COURTESY CHRISTIE’S IMAGES LTD. 2017
COURTESY CHRISTIE’S IMAGES LTD. 2017
It’s a crowded revolving door at Christie’s today.
In a press release, the auction house announced that it has hired Max Carter, a Christie’s vet who worked in various capacities starting in 2007, as a senior vice president in the Impressionism and modern art department. Carter left Christie’s in 2014 to pursue an MBA at Columbia, and then went to work for Mumbai–based media conglomerate The Times of India. Now he’s been lured back into the Christie’s fold, and will start in June.
During his first go-around at Christie’s, Carter wore a variety of hats, and in 2011 helped organize the First Open alongside sale head Sara Friedlander, who is now the head of the postwar and contemporary department. In a 2011 story on the duo in WWD, the then-24-year-old Carter described his strategy for acquiring big-ticket consignments for First Open, such as Jean Dubuffet’s L’Erratique (1961), which sold for $698,500 at an auction where many works topped out in the low four-figure range.

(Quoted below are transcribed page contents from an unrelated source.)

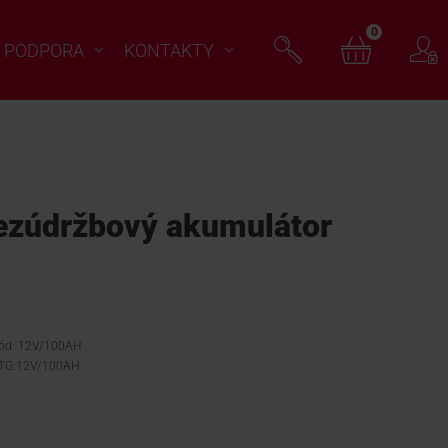
0
PODPORA
KONTAKTY
zúdržbový akumulátor
kód: 12V/100AH
 TG:12V/100AH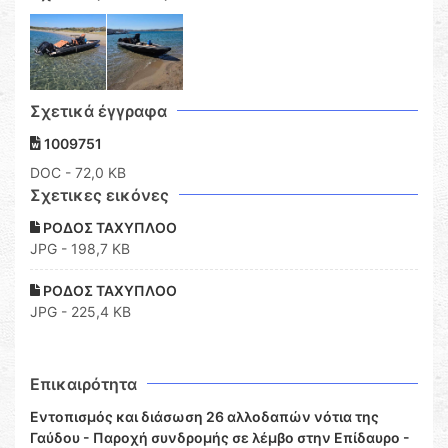
Σχετικά έγγραφα
1009751
DOC
- 72,0 KB
Σχετικες εικόνες
ΡΟΔΟΣ ΤΑΧΥΠΛΟΟ
JPG - 198,7 KB
ΡΟΔΟΣ ΤΑΧΥΠΛΟΟ
JPG - 225,4 KB
Επικαιρότητα
Εντοπισμός και διάσωση 26 αλλοδαπών νότια της
Γαύδου - Παροχή συνδρομής σε λέμβο στην Επίδαυρο -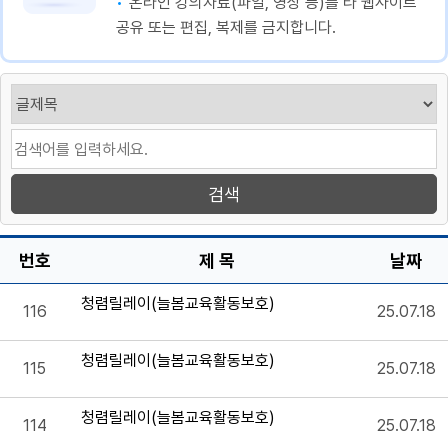
온라인 강의자료(파일, 영상 등)를 타 웹사이트
공유 또는 편집, 복제를 금지합니다.
번호
제 목
날짜
청렴릴레이(늘봄교육활동보호)
116
25.07.18
청렴릴레이(늘봄교육활동보호)
115
25.07.18
청렴릴레이(늘봄교육활동보호)
114
25.07.18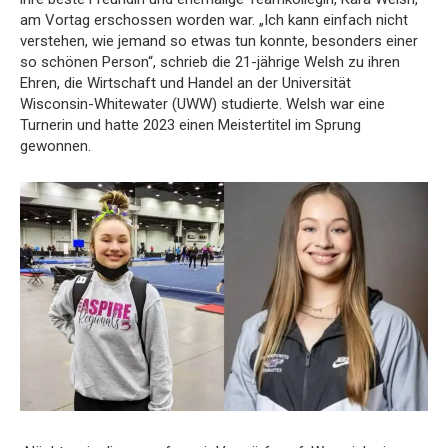
am Vortag erschossen worden war. „Ich kann einfach nicht
verstehen, wie jemand so etwas tun konnte, besonders einer
so schönen Person“, schrieb die 21-jährige Welsh zu ihren
Ehren, die Wirtschaft und Handel an der Universität
Wisconsin-Whitewater (UWW) studierte. Welsh war eine
Turnerin und hatte 2023 einen Meistertitel im Sprung
gewonnen.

“I’ve become a very strange dinner guest, I realize,” Carter told WWD. “I’m always noting people’s art and making these quick mental appraisals. You can’t exactly march up to someone’s painting and write down the information when you’re in their home. You’ve got to get good at the quick mental notes. But it’s my life. And I got that Dubuffet for the First Open, didn’t I?”

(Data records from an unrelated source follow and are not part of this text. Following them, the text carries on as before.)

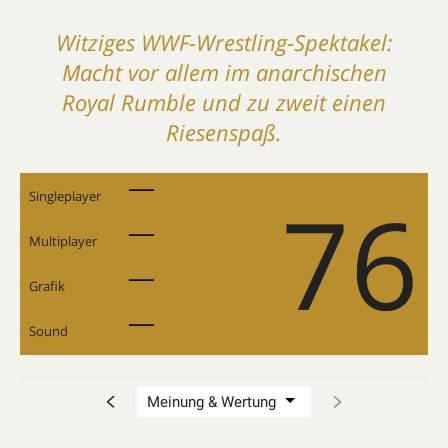
Witziges WWF-Wrestling-Spektakel:
Macht vor allem im anarchischen
Royal Rumble und zu zweit einen
Riesenspaß.
76
Singleplayer
Multiplayer
Grafik
Sound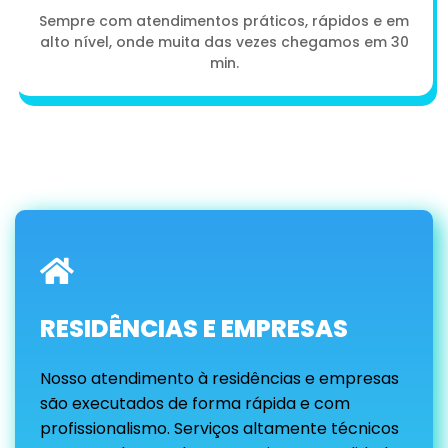
Sempre com atendimentos práticos, rápidos e em
alto nível, onde muita das vezes chegamos em 30
min.
RESIDÊNCIAS E EMPRESAS
Nosso atendimento à residências e empresas
são executados de forma rápida e com
profissionalismo. Serviços altamente técnicos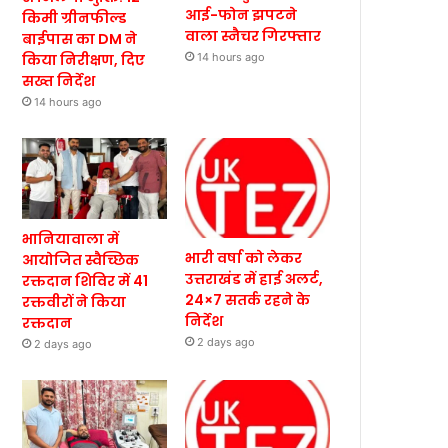
आई-फोन झपटने
किमी ग्रीनफील्ड
वाला स्नैचर गिरफ्तार
बाईपास का DM ने
किया निरीक्षण, दिए
14 hours ago
सख्त निर्देश
14 hours ago
भानियावाला में
भारी वर्षा को लेकर
आयोजित स्वैच्छिक
उत्तराखंड में हाई अलर्ट,
रक्तदान शिविर में 41
24×7 सतर्क रहने के
रक्तवीरों ने किया
निर्देश
रक्तदान
2 days ago
2 days ago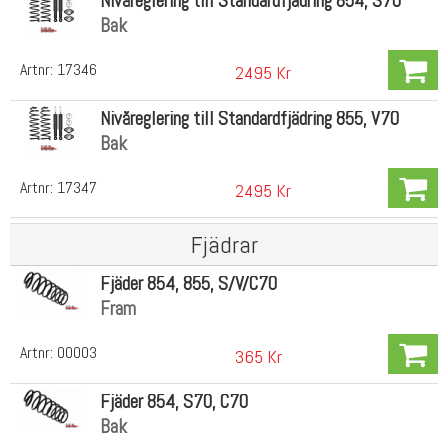
Nivåreglering till Standardfjädring 854, S70
Bak
Artnr:
17346
2495 Kr
Nivåreglering till Standardfjädring 855, V70
Bak
Artnr:
17347
2495 Kr
Fjädrar
Fjäder 854, 855, S/V/C70
Fram
Artnr:
00003
365 Kr
Fjäder 854, S70, C70
Bak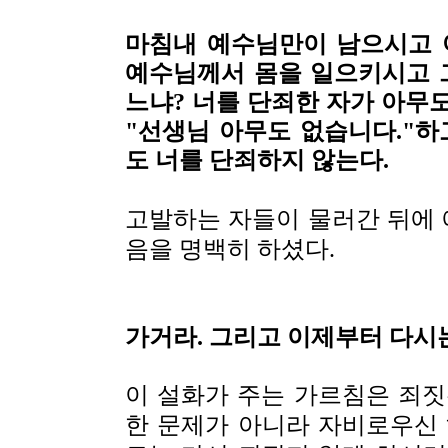
마침내 예수님만이 남으시고 여
예수님께서 몸을 일으키시고 
느냐? 너를 단죄한 자가 아무도 
"선생님 아무도 없습니다."하
도 너를 단죄하지 않는다.
고발하는 자들이 물러간 뒤에
음을 명백히 하셨다.
가거라. 그리고 이제부터 다시는
이 설화가 주는 가르침은 죄짓
한 문제가 아니라 자비로우신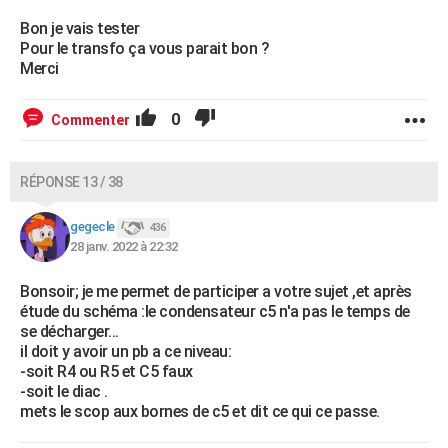
Bon je vais tester
Pour le transfo ça vous parait bon ?
Merci
0
Commenter
RÉPONSE 13 / 38
gegecle
436
28 janv. 2022 à 22:32
Bonsoir; je me permet de participer a votre sujet ,et après
étude du schéma :le condensateur c5 n'a pas le temps de
se décharger...
il doit y avoir un pb a ce niveau:
-soit R4 ou R5 et C5 faux
-soit le diac .
mets le scop aux bornes de c5 et dit ce qui ce passe.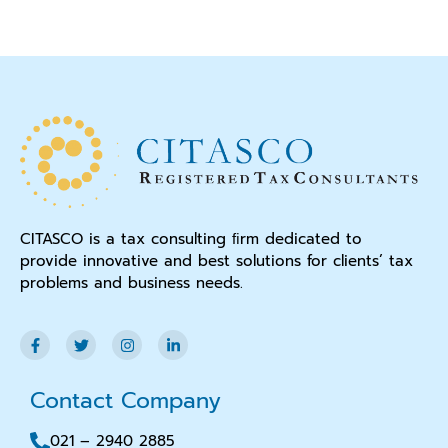
CITASCO is a tax consulting ﬁrm dedicated to
provide innovative and best solutions for clients’ tax
problems and business needs.
Contact Company
021 – 2940 2885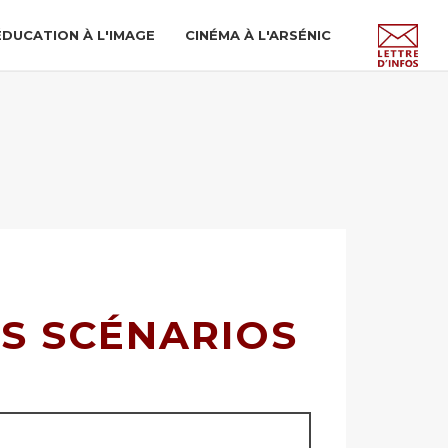
ÉDUCATION À L'IMAGE
CINÉMA À L'ARSÉNIC
S SCÉNARIOS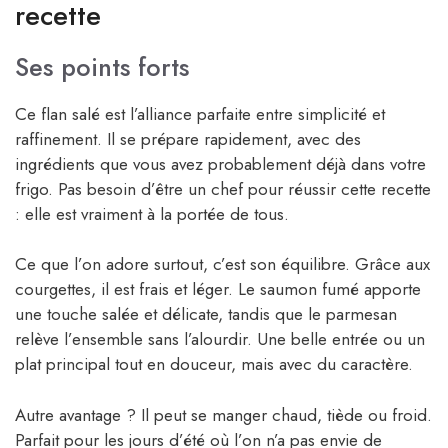
recette
Ses points forts
Ce flan salé est l’alliance parfaite entre simplicité et
raffinement. Il se prépare rapidement, avec des
ingrédients que vous avez probablement déjà dans votre
frigo. Pas besoin d’être un chef pour réussir cette recette
: elle est vraiment à la portée de tous.
Ce que l’on adore surtout, c’est son équilibre. Grâce aux
courgettes, il est frais et léger. Le saumon fumé apporte
une touche salée et délicate, tandis que le parmesan
relève l’ensemble sans l’alourdir. Une belle entrée ou un
plat principal tout en douceur, mais avec du caractère.
Autre avantage ? Il peut se manger chaud, tiède ou froid.
Parfait pour les jours d’été où l’on n’a pas envie de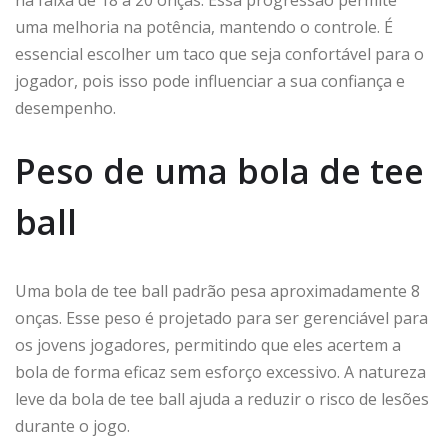
na faixa de 18 a 20 onças. Essa progressão permite
uma melhoria na potência, mantendo o controle. É
essencial escolher um taco que seja confortável para o
jogador, pois isso pode influenciar a sua confiança e
desempenho.
Peso de uma bola de tee
ball
Uma bola de tee ball padrão pesa aproximadamente 8
onças. Esse peso é projetado para ser gerenciável para
os jovens jogadores, permitindo que eles acertem a
bola de forma eficaz sem esforço excessivo. A natureza
leve da bola de tee ball ajuda a reduzir o risco de lesões
durante o jogo.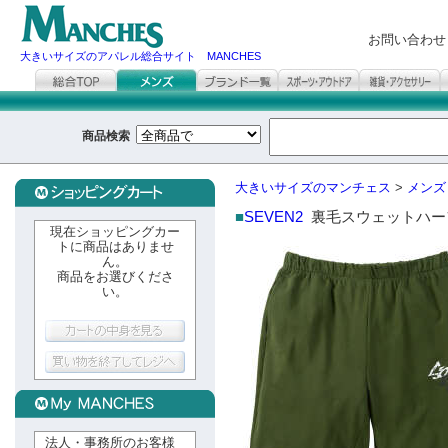
お問い合わせ
大きいサイズのアパレル総合サイト MANCHES
商品検索
大きいサイズのマンチェス
>
メンズ
■
SEVEN2
裏毛スウェットハー
現在ショッピングカー
トに商品はありませ
ん。
商品をお選びくださ
い。
法人・事務所のお客様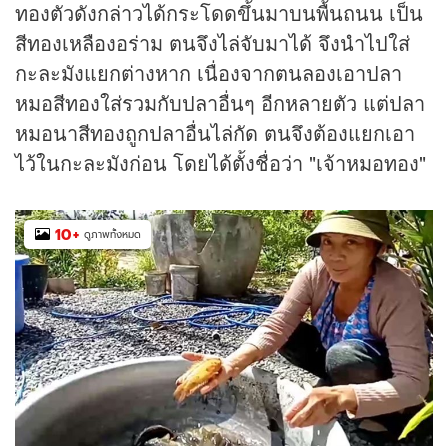
ทองตัวดังกล่าวได้กระโดดขึ้นมาบนพื้นถนน เป็น
สีทองเหลืองอร่าม ตนจึงไล่จับมาได้ จึงนำไปใส่
กะละมังแยกต่างหาก เนื่องจากตนลองเอาปลา
หมอสีทองใส่รวมกับปลาอื่นๆ อีกหลายตัว แต่ปลา
หมอนาสีทองถูกปลาอื่นไล่กัด ตนจึงต้องแยกเอา
ไว้ในกะละมังก่อน โดยได้ตั้งชื่อว่า "เจ้าหมอทอง"
10
+
ดูภาพทั้งหมด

(The story also revealed that his father is Graydon Carter, the editor of Vanity Fair.)
Meanwhile, an 11-year veteran of the house is set to leave for the gallery circuit. The Baer Faxt revealed today that Julie Edelson, the London–based global head of programming at Christie’s, will leave her post to go work for White Cube. It’s unclear what her role at the gallery will entail, but it’s not a gigantic leap for her, as she did time heading up the former Christie’s London gallery space, Haunch of Venison.
It’s just the latest departure for Christie’s, which has already endured a slew of them in the last few months. Some notable defections include CEO Patricia Barbizet, who was replaced by Guillaume Cerutti; postwar and contemporary chairman Brett Gorvy, who left to join Dominique Lévy in a gallery operation; and Jonathan Laib, who went to join David Zwirner.